I've been to the Polar site and based on their reputation, I think that's what I'd go with. I just don't know if I need something from their "cycling/bike computer line" or if something else would do. Lastly, what is the best way to learn how to effectively use a monitor? Is there a short and simple book on the subject?
05-29-06, 01:31 PM
Personally I'd get a Sigma Sport. Polar is overrated.
All you really need is one that shows your current heart rate, which you can get for $30 or so, and comes with a bike mount. (i do prefer having it on the handlebar)
Sometimes the monitors come with a little book about HR training, but you can probably find some good info online for free!
05-30-06, 08:57 AM
I was in your place about a month ago.
I did a ton of research and asked everyone I knew about HRM's and what I would need. I finally narrowed the search down to 2 units, the S120 and S150.
Just like you I already had a cateye computer that told me what the bike was doing, so I narrowed the search even further to only needing to know what I was doing, and that lead me to the S120.
The S120 is the 150 but without the bike computer part of it and costs about 50 bucks less (in Canada anyway).
I highly recommend the Polar S120 if you already have a computer on your bike. You can easily mount it on your bars as well, and regardless of which bike you're on (I have a XC and Road) you'll consistently know what your heart is doing. That was the most important thing to me.
Any other questions? Anything I missed?
06-02-06, 12:25 PM
Thank you for the reply. The information is very helpful. I have to go back and study those models in greater detail. On the polar site, it wasn't clear to me if you get the strap for wearing around your chest in the price. Is that what you got? Have you been pleased with the unit?
06-02-06, 01:18 PM
The chest strap comes with the watch.
By the way, www.performancebike.com is having a weekend websale. They have the S150 for $75US.
06-03-06, 11:16 PM
I saw that too as I got a catalog today in the mail which showed that or at least priced at $79.99 for the longer term. Do you also have a favorable opinion of the s120 or s150 series?
Get a cheap HRM, figure out what you don't like about it, and upgrade when the end-of-season sales hit. If ALL you're trying to do is zone-based training, you want current HR and average HR. The bike computer will give you total time, miles and speed data. An HRM with a "lap" function can (depending on how it's implemented) can give you HR average for each lap; handy if you are trying to monitor riding in different zones during a ride. An advantage of wrist-watch style HRMs is you can use them during other activities; a bike-only one (combo cyclecomputer and HRM with permanent bike mount) is only useful on the bike.
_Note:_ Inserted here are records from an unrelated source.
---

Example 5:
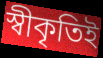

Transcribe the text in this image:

স্বীকৃতিই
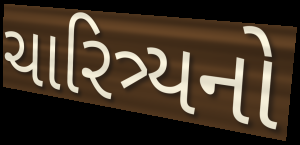
ચારિત્ર્યનો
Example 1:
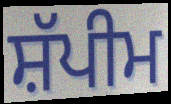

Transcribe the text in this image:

ਸ਼ੱਪੀਮ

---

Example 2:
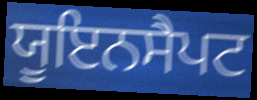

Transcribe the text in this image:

ਯੂਇਨਸੈਪਟ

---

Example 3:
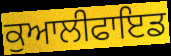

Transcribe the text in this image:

ਕੁਆਲੀਫਾਇਡ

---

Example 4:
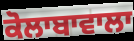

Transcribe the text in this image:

ਕੋਲਾਬਾਵਾਲਾ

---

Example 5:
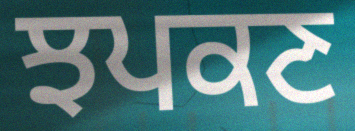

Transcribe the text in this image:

ਝਪਕਣ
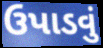
ઉપાડવું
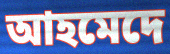
আহমেদে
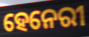
ହେନେରୀ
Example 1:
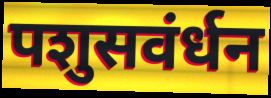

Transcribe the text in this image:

पशुसवंर्धन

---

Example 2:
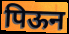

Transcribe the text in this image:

पिऊन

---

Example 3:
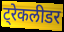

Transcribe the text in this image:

ट्रेकलीडर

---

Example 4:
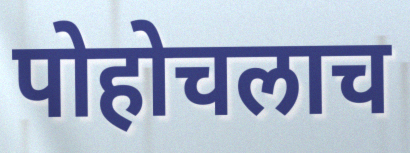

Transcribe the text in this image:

पोहोचलाच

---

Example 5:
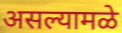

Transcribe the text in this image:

असल्यामळे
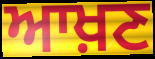
ਆਖ਼ਣ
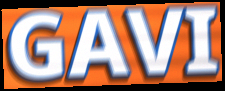
GAVI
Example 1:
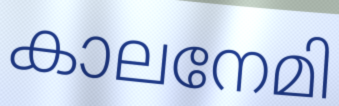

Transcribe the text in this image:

കാലനേമി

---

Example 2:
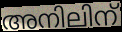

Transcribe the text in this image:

അനിലിന്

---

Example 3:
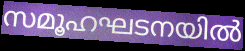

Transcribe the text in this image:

സമൂഹഘടനയിൽ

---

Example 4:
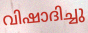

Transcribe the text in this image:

വിഷാദിച്ചു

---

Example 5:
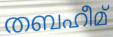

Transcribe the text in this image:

തബഹീമ്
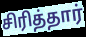
சிரித்தார்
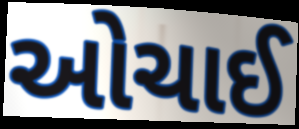
ઓચાઈ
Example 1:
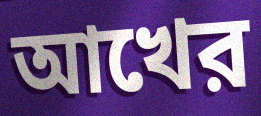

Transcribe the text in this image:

আখের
I have a Polar 150 and a 720. I started with the 150 (it was on sale); upgraded to the 720 (also on sale) after 2 seasons: digital-coded HR sensor is less susceptible to power line interference (a big problem for me - much of my riding is on a bike trail with overhead transmission wires), wanted more detailed data recorded for each lap (speed, distance, time, HR and averages), altitude capture (barometric), and data transfer and logging. You don't need this to get started. The 120 or 150 (cycling functions) are good units, too.
The Astrale is a great computer; I use one on my road bike with the 720 (I am a data geek) so I can display HR, speed, distance, cadence, and lap or elapsed time all at once.
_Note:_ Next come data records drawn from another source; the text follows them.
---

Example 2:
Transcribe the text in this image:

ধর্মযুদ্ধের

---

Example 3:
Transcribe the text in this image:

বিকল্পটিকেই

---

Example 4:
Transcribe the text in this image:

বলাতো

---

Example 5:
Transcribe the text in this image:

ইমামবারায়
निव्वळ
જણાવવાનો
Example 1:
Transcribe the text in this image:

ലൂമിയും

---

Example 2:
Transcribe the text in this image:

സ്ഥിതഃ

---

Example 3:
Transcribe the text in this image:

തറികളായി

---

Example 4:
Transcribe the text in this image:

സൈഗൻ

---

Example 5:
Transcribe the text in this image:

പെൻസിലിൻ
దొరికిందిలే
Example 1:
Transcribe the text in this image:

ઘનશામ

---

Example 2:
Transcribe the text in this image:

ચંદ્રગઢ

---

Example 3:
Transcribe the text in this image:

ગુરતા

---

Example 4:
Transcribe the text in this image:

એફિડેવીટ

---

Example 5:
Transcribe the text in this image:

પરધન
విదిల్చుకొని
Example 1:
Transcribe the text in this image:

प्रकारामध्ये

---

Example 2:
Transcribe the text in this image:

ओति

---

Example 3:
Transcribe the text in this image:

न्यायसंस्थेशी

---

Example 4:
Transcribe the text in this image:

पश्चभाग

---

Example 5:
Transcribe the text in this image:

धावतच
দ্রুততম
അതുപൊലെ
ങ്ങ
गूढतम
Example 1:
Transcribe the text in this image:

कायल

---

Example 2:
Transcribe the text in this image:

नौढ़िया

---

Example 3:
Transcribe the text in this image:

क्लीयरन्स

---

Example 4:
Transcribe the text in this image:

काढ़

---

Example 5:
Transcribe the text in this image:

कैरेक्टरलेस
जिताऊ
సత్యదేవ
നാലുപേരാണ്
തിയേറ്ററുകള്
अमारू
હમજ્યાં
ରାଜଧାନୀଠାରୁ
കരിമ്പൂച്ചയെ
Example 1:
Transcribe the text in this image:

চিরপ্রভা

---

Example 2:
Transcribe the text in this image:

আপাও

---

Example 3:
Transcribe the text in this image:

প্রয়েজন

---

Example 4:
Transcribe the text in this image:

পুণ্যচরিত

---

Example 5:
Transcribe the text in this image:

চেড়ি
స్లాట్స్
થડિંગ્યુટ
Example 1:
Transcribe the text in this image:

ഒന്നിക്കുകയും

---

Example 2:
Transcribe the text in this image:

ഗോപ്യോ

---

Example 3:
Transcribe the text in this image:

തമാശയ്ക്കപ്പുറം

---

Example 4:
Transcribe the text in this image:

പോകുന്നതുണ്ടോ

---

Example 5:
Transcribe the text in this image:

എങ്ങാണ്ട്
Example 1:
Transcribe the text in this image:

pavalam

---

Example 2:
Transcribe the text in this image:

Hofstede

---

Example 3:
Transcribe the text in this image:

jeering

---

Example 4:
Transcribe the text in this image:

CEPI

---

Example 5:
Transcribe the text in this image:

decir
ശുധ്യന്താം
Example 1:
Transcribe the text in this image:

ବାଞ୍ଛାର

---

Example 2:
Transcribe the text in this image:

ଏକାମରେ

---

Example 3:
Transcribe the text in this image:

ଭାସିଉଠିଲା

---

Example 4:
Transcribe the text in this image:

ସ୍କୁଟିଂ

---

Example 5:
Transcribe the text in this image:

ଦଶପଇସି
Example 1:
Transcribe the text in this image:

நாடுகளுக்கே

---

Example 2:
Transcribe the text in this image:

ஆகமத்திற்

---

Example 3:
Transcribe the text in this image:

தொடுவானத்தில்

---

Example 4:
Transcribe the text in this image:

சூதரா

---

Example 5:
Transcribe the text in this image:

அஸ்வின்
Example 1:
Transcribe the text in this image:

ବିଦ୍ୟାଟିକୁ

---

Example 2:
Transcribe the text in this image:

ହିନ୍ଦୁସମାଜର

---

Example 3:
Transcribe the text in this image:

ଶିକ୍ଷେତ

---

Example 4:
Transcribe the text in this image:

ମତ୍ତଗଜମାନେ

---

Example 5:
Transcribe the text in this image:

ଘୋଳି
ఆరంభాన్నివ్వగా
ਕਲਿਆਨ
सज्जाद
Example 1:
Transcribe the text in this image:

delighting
For books, there are a couple by Sally Edwards and Sally Reed: The Heart Rate Monitor Book for Outdoor and Indoor Cyclists: A Heart Zone Training Program (Heart Zone Training Program Series) (Paperback) by Sally Edwards, Sally Reed . It also looks like they have a brand new book (or a new edition of an old book) out this month: Heart Zones Cycling : The Avid Cyclist's Guide to Riding Faster and Farther (Paperback), Publisher: VeloPress; 3.00 edition (June 28, 2006). Friel, Burke, and Pruitt all discuss HR-based training extensively in their cycling training books.
I use a basic Timex for versatility. You can get Timex Speed and Distance systems for very cheap these days.
For most of us, the only HR features we use are in setting the upper and lower limit and the various stopwatch functions. If I'm doing intervals, I set my HRM to beep when I reach a certain HR, either 166 or 174. If I'm doing distance, I set my HRM to beep at a lower HR, 148 in my case. Nothing else matters for me.
BTW what does one do with the average HR data? How does that apply to training? I can see storing the max HR reached, and the amount of time inside a particular zone, but I don't see the point of average HR.
06-08-06, 12:17 PM
I was giving thought to either the Polar 120 or the 150 based on an earlier reply to my question. I am a little concerned that the models are being discontinued which is why there being sold for a good discount. As noted earlier, I don't need the bike functions but that doesn't mean this wouldn't be a good unit for me anyway. There's a part of me that wants an F11 with the interesting features it has, then of course, when I think more practical, maybe all I need is something really basic. I guess I'll continue to mull it over.